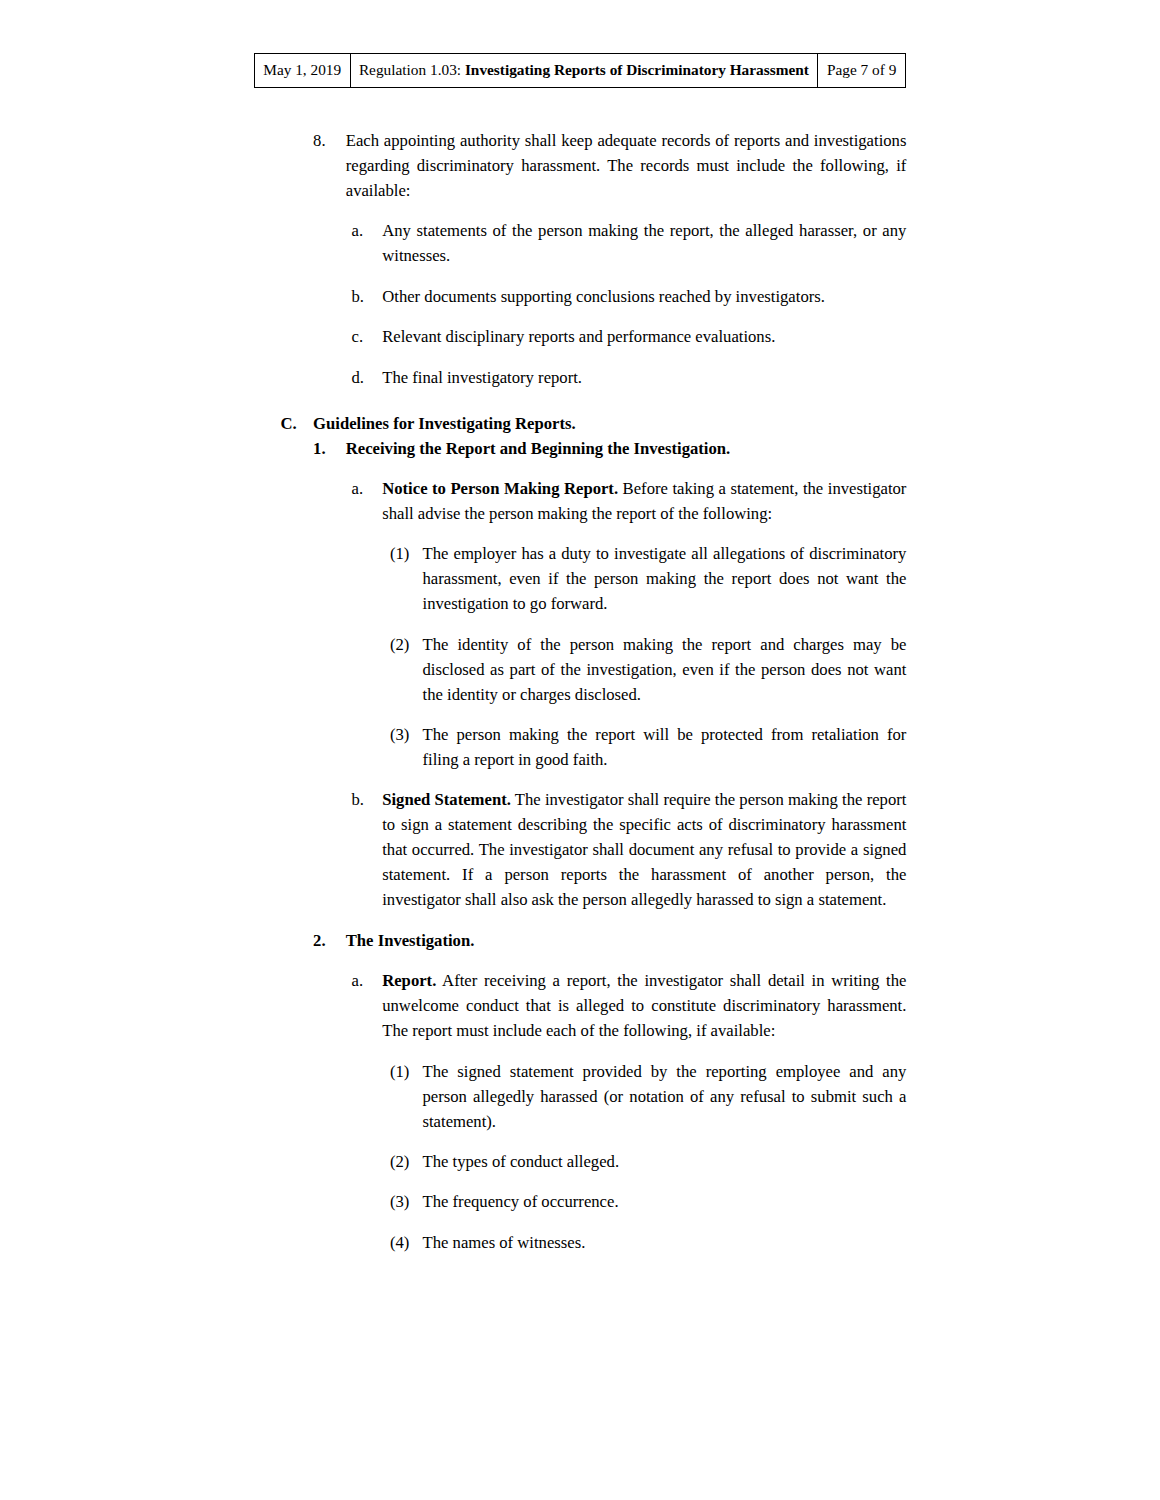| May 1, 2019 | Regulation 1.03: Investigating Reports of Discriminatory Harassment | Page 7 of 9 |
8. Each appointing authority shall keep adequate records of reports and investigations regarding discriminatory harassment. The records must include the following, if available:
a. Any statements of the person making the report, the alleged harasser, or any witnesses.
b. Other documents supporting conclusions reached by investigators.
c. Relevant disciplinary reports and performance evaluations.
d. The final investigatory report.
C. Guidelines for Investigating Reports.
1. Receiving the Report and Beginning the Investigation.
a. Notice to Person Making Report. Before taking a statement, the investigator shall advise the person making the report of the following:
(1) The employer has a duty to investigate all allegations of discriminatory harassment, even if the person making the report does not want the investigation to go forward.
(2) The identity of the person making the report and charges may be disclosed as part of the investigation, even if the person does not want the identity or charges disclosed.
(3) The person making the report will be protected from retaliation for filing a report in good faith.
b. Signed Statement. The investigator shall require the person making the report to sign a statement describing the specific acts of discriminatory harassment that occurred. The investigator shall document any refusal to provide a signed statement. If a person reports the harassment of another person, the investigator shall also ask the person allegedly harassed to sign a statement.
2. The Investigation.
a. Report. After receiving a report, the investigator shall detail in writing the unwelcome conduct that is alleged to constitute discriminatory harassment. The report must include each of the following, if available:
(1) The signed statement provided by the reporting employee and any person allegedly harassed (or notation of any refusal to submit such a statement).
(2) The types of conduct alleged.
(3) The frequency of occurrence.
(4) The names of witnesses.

* * *

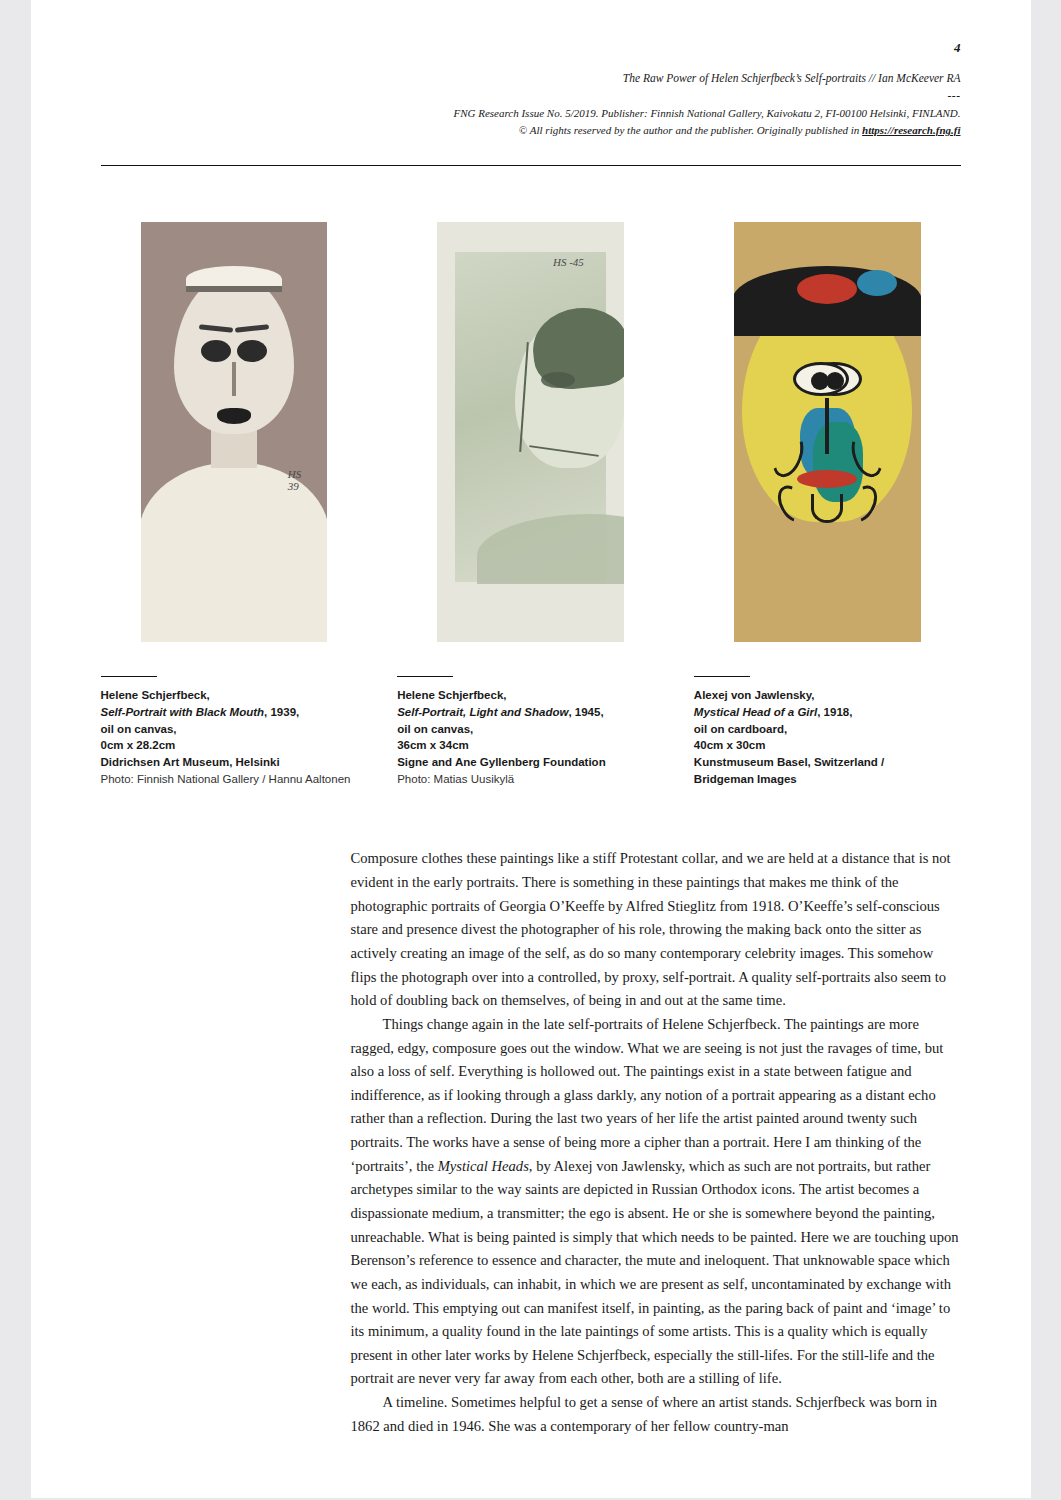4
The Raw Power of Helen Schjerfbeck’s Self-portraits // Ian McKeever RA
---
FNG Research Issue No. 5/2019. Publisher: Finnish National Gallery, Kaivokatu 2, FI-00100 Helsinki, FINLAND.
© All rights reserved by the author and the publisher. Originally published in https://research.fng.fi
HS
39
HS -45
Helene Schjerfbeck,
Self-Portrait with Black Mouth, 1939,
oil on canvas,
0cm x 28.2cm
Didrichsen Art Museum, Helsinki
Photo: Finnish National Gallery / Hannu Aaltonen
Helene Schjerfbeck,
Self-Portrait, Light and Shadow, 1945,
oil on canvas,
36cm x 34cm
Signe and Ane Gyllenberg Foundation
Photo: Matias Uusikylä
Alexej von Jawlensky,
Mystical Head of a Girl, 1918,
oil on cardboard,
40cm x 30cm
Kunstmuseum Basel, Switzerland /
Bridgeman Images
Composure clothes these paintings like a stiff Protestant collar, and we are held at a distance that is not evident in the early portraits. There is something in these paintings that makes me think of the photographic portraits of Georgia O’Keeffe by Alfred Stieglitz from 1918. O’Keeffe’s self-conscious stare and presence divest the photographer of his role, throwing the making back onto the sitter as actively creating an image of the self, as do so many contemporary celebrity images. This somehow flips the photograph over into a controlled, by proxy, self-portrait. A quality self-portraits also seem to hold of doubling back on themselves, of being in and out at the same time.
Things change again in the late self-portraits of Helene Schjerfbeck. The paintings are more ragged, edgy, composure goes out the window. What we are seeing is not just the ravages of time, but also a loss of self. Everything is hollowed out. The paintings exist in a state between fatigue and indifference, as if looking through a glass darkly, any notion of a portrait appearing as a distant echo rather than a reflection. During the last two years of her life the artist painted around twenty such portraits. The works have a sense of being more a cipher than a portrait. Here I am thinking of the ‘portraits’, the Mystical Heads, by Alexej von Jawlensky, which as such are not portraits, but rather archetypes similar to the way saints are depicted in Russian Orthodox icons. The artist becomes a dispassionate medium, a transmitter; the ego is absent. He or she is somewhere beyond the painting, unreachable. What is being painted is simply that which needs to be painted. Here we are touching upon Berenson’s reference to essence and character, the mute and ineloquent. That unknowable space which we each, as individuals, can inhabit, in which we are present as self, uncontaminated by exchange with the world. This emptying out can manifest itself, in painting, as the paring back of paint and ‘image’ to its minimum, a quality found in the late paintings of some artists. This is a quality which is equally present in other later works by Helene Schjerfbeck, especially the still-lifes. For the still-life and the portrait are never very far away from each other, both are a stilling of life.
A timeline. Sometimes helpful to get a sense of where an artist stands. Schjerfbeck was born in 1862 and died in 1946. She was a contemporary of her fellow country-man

# What the task asks
Copy only this part of the entries above: the line with "Signe and Ane Gyllenberg Foundation", the line with "Bridgeman Images", and the lines between, all exactly as written.

# Answer to this problem
Signe and Ane Gyllenberg Foundation
Photo: Matias Uusikylä
Alexej von Jawlensky,
Mystical Head of a Girl, 1918,
oil on cardboard,
40cm x 30cm
Kunstmuseum Basel, Switzerland /
Bridgeman Images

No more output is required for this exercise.